Work to complete: Pictures aside, write every record out again word for word.

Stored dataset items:
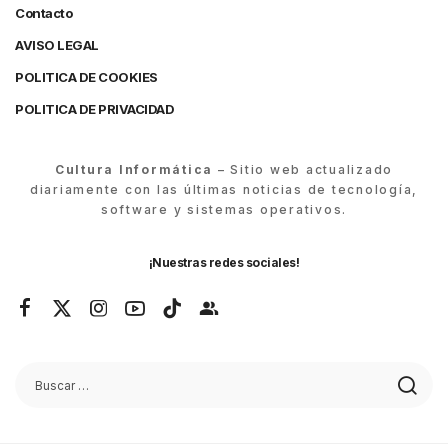
Contacto
AVISO LEGAL
POLITICA DE COOKIES
POLITICA DE PRIVACIDAD
Cultura Informática
– Sitio web actualizado
diariamente con las últimas noticias de tecnología,
software y sistemas operativos.
¡Nuestras redes sociales!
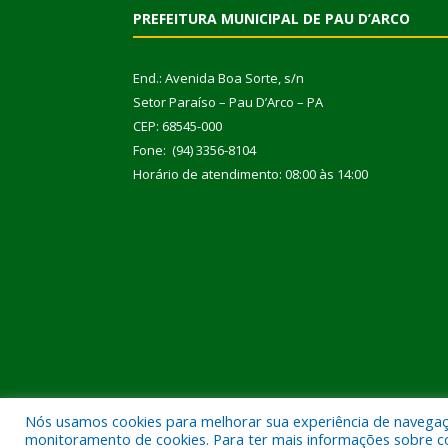
PREFEITURA MUNICIPAL DE PAU D’ARCO
End.: Avenida Boa Sorte, s/n
Setor Paraíso – Pau D’Arco – PA
CEP: 68545-000
Fone: (94) 3356-8104
Horário de atendimento: 08:00 às 14:00
Nós usamos cookies para melhorar sua experiência de navegação
Todos os direitos reservados a Prefeitura Municipal
monitoramento de cookies. Para ter mais informações sobre como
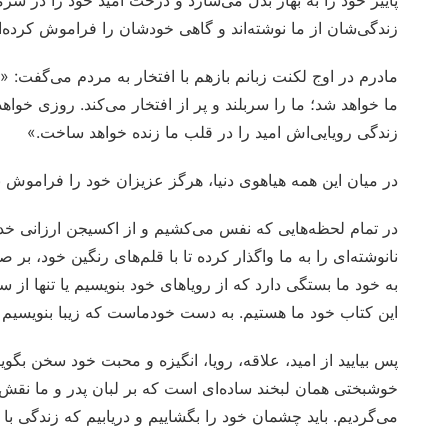
پاییز خود را به بهار بدل می‌سازد و درخت امید خود را در 
زندگی‌شان از ما نوشته‌اند و گاهی خودشان را فراموش کرده
مادرم در اوج لکنت زبانم بازهم با افتخار به مردم می‌گفت: «
ما خواهد شد؛ ما را سربلند و پر از افتخار می‌کند. روزی خوا
زندگی رویایی‌اش امید را در قلب ما زنده خواهد ساخت.»
در میان این همه هیاهوی دنیا، هرگز عزیزان خود را فراموش نک
در تمام لحظه‌هایی که نفس می‌کشیم و از اکسیجن ارزانی خداو
نانوشته‌ای را به ما واگذار کرده تا با قلم‌های رنگین خود، ب
به خود ما بستگی دارد که از رویاهای خود بنویسیم یا تنها از سخ
این کتاب خود ما هستیم. به دست خودماست که زیبا بنویسیم یا
پس بیایید از امید، علاقه، رویا، انگیزه و محبت خود سخن بگوی
خوشبختی همان لبخند ساده‌ای است که بر لبان پدر و ما نقش م
می‌گردیم. باید چشمان خود را بگشاییم و دریابیم که زندگی با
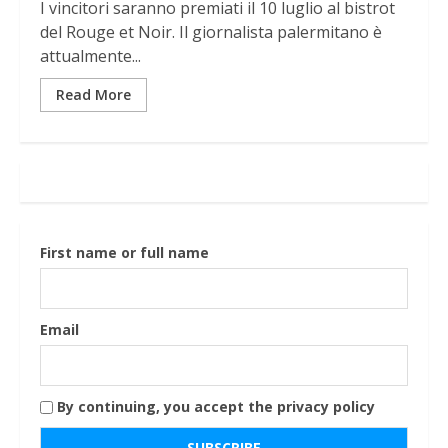
I vincitori saranno premiati il 10 luglio al bistrot
del Rouge et Noir. Il giornalista palermitano è
attualmente...
Read More
First name or full name
Email
By continuing, you accept the privacy policy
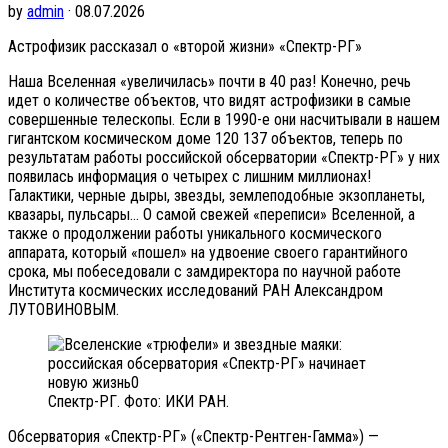
by
admin
· 08.07.2026
Астрофизик рассказал о «второй жизни» «Спектр-РГ»
Наша Вселенная «увеличилась» почти в 40 раз! Конечно, речь
идет о количестве объектов, что видят астрофизики в самые
совершенные телескопы. Если в 1990-е они насчитывали в нашем
гигантском космическом доме 120 137 объектов, теперь по
результатам работы российской обсерватории «Спектр-РГ» у них
появилась информация о четырех с лишним миллионах!
Галактики, черные дыры, звезды, землеподобные экзопланеты,
квазары, пульсары… О самой свежей «переписи» Вселенной, а
также о продолжении работы уникального космического
аппарата, который «пошел» на удвоение своего гарантийного
срока, мы побеседовали с замдиректора по научной работе
Института космических исследований РАН Александром
ЛУТОВИНОВЫМ.
Спектр-РГ. Фото: ИКИ РАН.
Обсерватория «Спектр-РГ» («Спектр-Рентген-Гамма») —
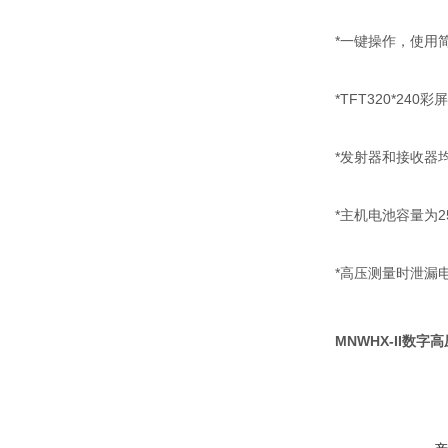
*一键操作，使用
*TFT320*2
*发射器和接收器
*主机电池容量为2
*高压测量时泄漏电
MNWHX-II数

Written solution:
Contacto
AVISO LEGAL
POLITICA DE COOKIES
POLITICA DE PRIVACIDAD
Cultura Informática
– Sitio web actualizado
diariamente con las últimas noticias de tecnología,
software y sistemas operativos.
¡Nuestras redes sociales!
PREFEITURA MUNICIPAL DE PAU D’ARCO
End.: Avenida Boa Sorte, s/n
Setor Paraíso – Pau D’Arco – PA
CEP: 68545-000
Fone: (94) 3356-8104
Horário de atendimento: 08:00 às 14:00
Nós usamos cookies para melhorar sua experiência de navegação
Todos os direitos reservados a Prefeitura Municipal
monitoramento de cookies. Para ter mais informações sobre como
پاییز خود را به بهار بدل می‌سازد و درخت امید خود را در 
زندگی‌شان از ما نوشته‌اند و گاهی خودشان را فراموش کرده
مادرم در اوج لکنت زبانم بازهم با افتخار به مردم می‌گفت: «
ما خواهد شد؛ ما را سربلند و پر از افتخار می‌کند. روزی خوا
زندگی رویایی‌اش امید را در قلب ما زنده خواهد ساخت.»
در میان این همه هیاهوی دنیا، هرگز عزیزان خود را فراموش نک
در تمام لحظه‌هایی که نفس می‌کشیم و از اکسیجن ارزانی خداو
نانوشته‌ای را به ما واگذار کرده تا با قلم‌های رنگین خود، ب
به خود ما بستگی دارد که از رویاهای خود بنویسیم یا تنها از سخ
این کتاب خود ما هستیم. به دست خودماست که زیبا بنویسیم یا
پس بیایید از امید، علاقه، رویا، انگیزه و محبت خود سخن بگوی
خوشبختی همان لبخند ساده‌ای است که بر لبان پدر و ما نقش م
می‌گردیم. باید چشمان خود را بگشاییم و دریابیم که زندگی با
I vincitori saranno premiati il 10 luglio al bistrot
del Rouge et Noir. Il giornalista palermitano è
attualmente...
Read More
First name or full name
Email
By continuing, you accept the privacy policy
by
admin
· 08.07.2026
Астрофизик рассказал о «второй жизни» «Спектр-РГ»
Наша Вселенная «увеличилась» почти в 40 раз! Конечно, речь
идет о количестве объектов, что видят астрофизики в самые
совершенные телескопы. Если в 1990-е они насчитывали в нашем
гигантском космическом доме 120 137 объектов, теперь по
результатам работы российской обсерватории «Спектр-РГ» у них
появилась информация о четырех с лишним миллионах!
Галактики, черные дыры, звезды, землеподобные экзопланеты,
квазары, пульсары… О самой свежей «переписи» Вселенной, а
также о продолжении работы уникального космического
аппарата, который «пошел» на удвоение своего гарантийного
срока, мы побеседовали с замдиректора по научной работе
Института космических исследований РАН Александром
ЛУТОВИНОВЫМ.
Спектр-РГ. Фото: ИКИ РАН.
Обсерватория «Спектр-РГ» («Спектр-Рентген-Гамма») —
*一键操作，使用
*TFT320*2
*发射器和接收器
*主机电池容量为2
*高压测量时泄漏电
MNWHX-II数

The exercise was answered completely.